= David Brendan Hopes =

American author, playwright, and poet (born 1950)

David Brendan Hopes (born 1950 in Akron, Ohio) is an American author, playwright, and poet. He is a professor of literature at the University of North Carolina at Asheville.

== Works ==
He is the author of Bird Songs of the Mesozoic, Abbott's Dance, Man in Flight, Edward The King, 7 Reece Mews , A Dream of Adonis, A Sense of the Morning and A Childhood in the Milky Way.

Works in poetry include The Glacier's Daughters (U of Mass Press) which won the Juniper and the Saxifrage Prizes; The Basswood Tree (Franciscan Press) Blood Rose (Urthona Press), A Dream of Adonis (Pecan Grove) and Peniel (St. Julian Press).

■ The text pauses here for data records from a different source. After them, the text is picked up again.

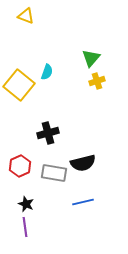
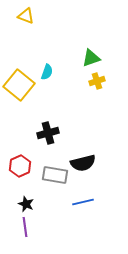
green triangle: rotated 30 degrees clockwise
gray rectangle: moved 1 px right, 2 px down
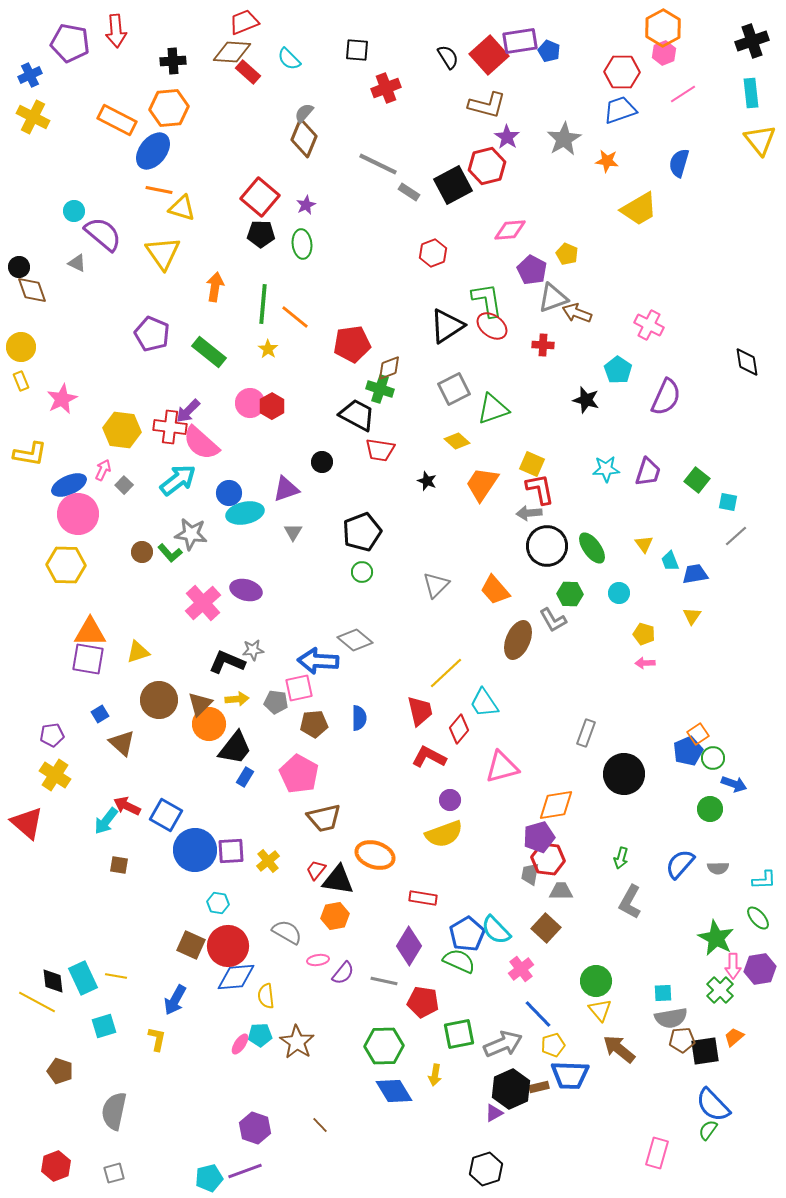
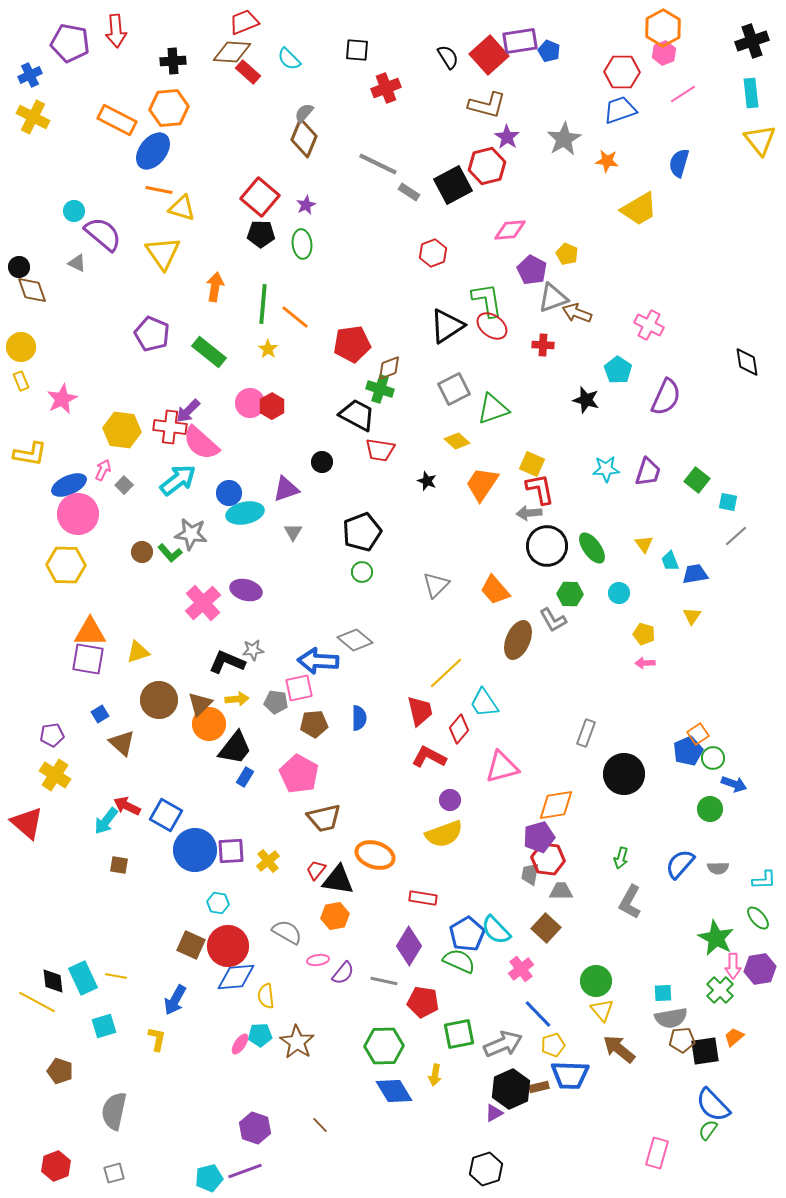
yellow triangle at (600, 1010): moved 2 px right
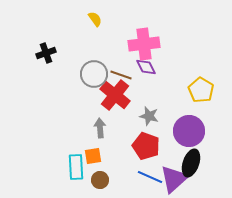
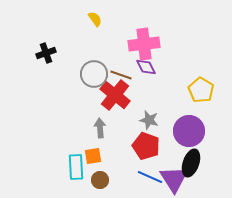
gray star: moved 4 px down
purple triangle: rotated 20 degrees counterclockwise
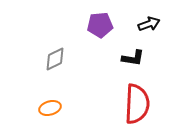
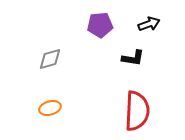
gray diamond: moved 5 px left; rotated 10 degrees clockwise
red semicircle: moved 7 px down
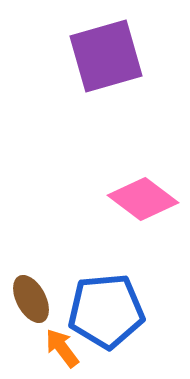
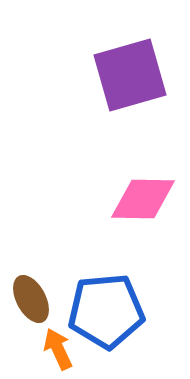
purple square: moved 24 px right, 19 px down
pink diamond: rotated 36 degrees counterclockwise
orange arrow: moved 4 px left, 1 px down; rotated 12 degrees clockwise
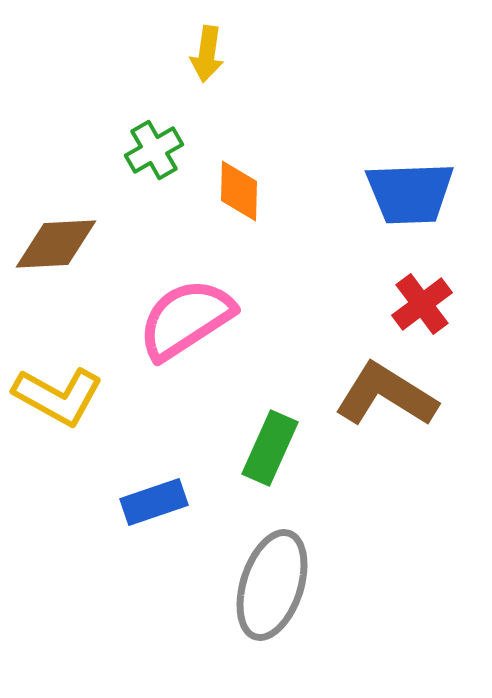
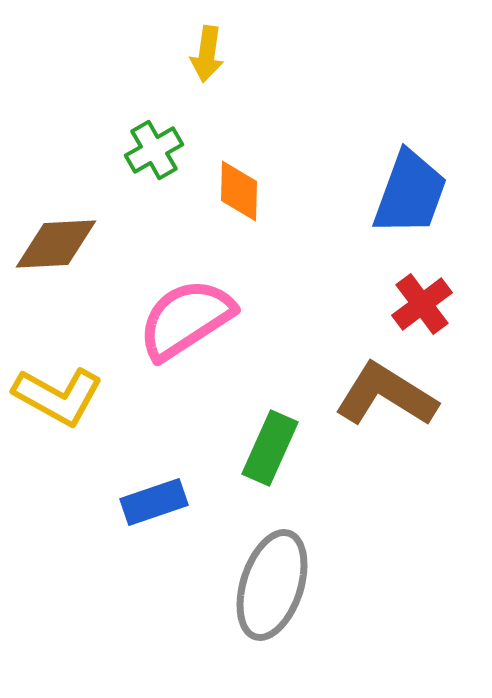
blue trapezoid: rotated 68 degrees counterclockwise
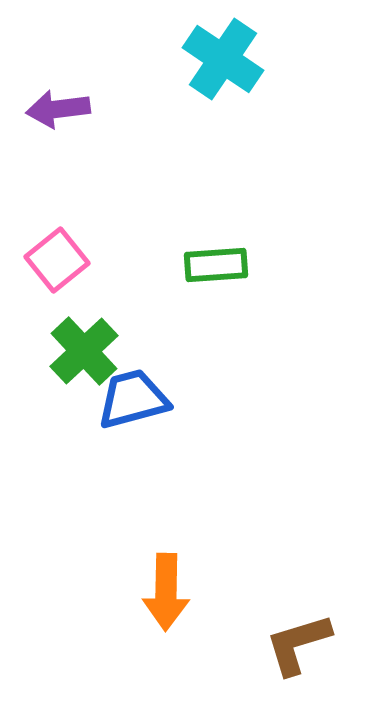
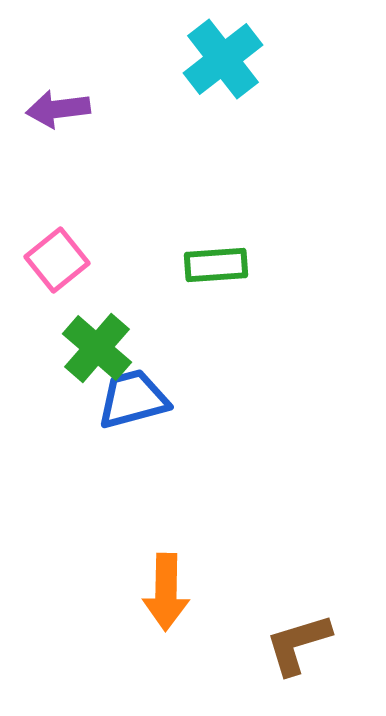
cyan cross: rotated 18 degrees clockwise
green cross: moved 13 px right, 3 px up; rotated 6 degrees counterclockwise
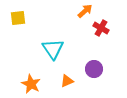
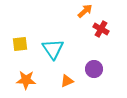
yellow square: moved 2 px right, 26 px down
red cross: moved 1 px down
orange star: moved 5 px left, 4 px up; rotated 24 degrees counterclockwise
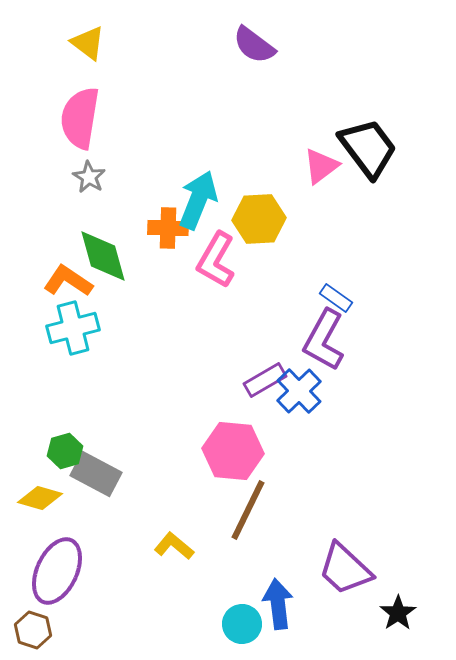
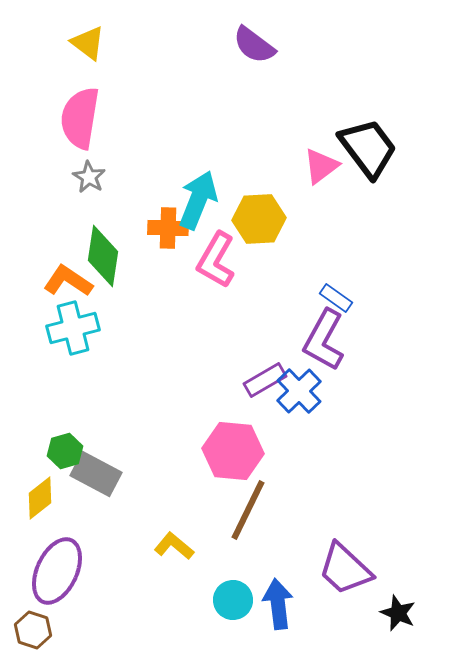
green diamond: rotated 24 degrees clockwise
yellow diamond: rotated 54 degrees counterclockwise
black star: rotated 15 degrees counterclockwise
cyan circle: moved 9 px left, 24 px up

Milkweed Editions published two collections of nature essays, A Sense of the Morning and Bird Songs of the Mesozoic. His memoir of becoming a poet, A Childhood in the Milky Way, was published by Akron University Press. As a playwright, his works include Abbott's Dance, 7 Reece Mews, Edward the King, and The Loves of Mr Lincoln (all staged in New York). Other dramatic works, St Patrick's Well, Bronzino's Gaze, Uranium 235, Washington Place and Night Music have been staged at regional venues. Night Music won the 2016 North Carolina Playwrights Prize. His novel The Falls of the Wyona won Red Hen Press's 2017 Quill Prose Award for Queer Fiction.